Weigl earned his BA at Oberlin College, his MA at the University of New Hampshire, and his PhD at the University of Utah. After teaching at Penn State for many years, Weigl returned to Lorain County Community College as the school’s first Distinguished Professor. In addition to teaching, he started a student veterans group and, in 2008, founded the online North Coast Review.
Influenced by James Wright, Weigl’s free-verse poetry seeks, in his words, “the beauty of a thing said straight.” Weigl’s early work engages directly with the horror of his experience of war, while more recent work explores themes of family and childhood. His Buddhist practice influences his compassionate and unflinching attention to what he terms “ordinary people in extraordinary situations.”
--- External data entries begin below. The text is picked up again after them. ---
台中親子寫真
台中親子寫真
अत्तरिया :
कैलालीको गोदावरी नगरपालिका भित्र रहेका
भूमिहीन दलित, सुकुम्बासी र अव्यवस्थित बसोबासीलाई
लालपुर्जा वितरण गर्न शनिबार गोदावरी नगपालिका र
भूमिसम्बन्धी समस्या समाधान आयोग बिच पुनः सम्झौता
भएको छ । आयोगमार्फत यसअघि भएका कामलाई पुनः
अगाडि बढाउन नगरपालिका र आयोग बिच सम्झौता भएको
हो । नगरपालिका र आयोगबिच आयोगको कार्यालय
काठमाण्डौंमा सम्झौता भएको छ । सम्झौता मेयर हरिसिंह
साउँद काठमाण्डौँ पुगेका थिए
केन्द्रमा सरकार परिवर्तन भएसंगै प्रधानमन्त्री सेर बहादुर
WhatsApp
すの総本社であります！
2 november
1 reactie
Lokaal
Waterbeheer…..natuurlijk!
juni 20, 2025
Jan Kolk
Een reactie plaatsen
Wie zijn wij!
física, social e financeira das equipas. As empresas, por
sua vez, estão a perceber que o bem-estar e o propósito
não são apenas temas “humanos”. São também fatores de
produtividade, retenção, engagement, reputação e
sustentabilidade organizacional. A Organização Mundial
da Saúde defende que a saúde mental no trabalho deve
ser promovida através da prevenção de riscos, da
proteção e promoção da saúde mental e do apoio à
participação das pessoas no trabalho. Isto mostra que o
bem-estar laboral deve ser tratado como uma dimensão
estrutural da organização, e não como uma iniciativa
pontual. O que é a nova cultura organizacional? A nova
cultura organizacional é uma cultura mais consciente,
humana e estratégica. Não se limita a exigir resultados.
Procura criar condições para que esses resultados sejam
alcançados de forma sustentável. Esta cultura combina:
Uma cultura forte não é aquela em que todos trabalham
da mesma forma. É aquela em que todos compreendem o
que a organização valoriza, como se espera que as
Weigl is the author of more than a dozen books of poetry, including On the Shores of Welcome Home (2019), winner of the Isabella Gardner Poetry Award; The Abundance of Nothing (2012), which was nominated for the Pulitzer Prize; The Unraveling Strangeness (2002); Archeology of the Circle: New and Selected Poems (1999); After the Others (1999); and Song of Napalm (1988), which was also nominated for a Pulitzer. He has also written several collections of critical essays, has published translations of Vietnamese and Romanian poetry, and has also edited or co-edited several anthologies of war poetry, including Writing Between the Lines: An Anthology on War and Its Social Consequences (1997) and Mountain River: Vietnamese Poetry from the Wars, 1948–1993; A Bilingual Collection (1998). Weigl’s own poetry has been widely anthologized, including in Best American Poetry (1994), The Morrow Anthology of Younger American Poets (1985), Against Forgetting: Twentieth Century Poetry of Witness (1993), and American Alphabets: 25 Contemporary Poets (2006).
Weigl has won numerous awards for his work, including the Robert Creeley Award, the Lannan Literary Award for Poetry, the Paterson Poetry Prize, the Poet’s Prize from the Academy of American Poets, the Cleveland Arts Prize, and two Pushcart Prizes. He has received fellowships from the National Endowment for the Arts and the Yaddo Foundation.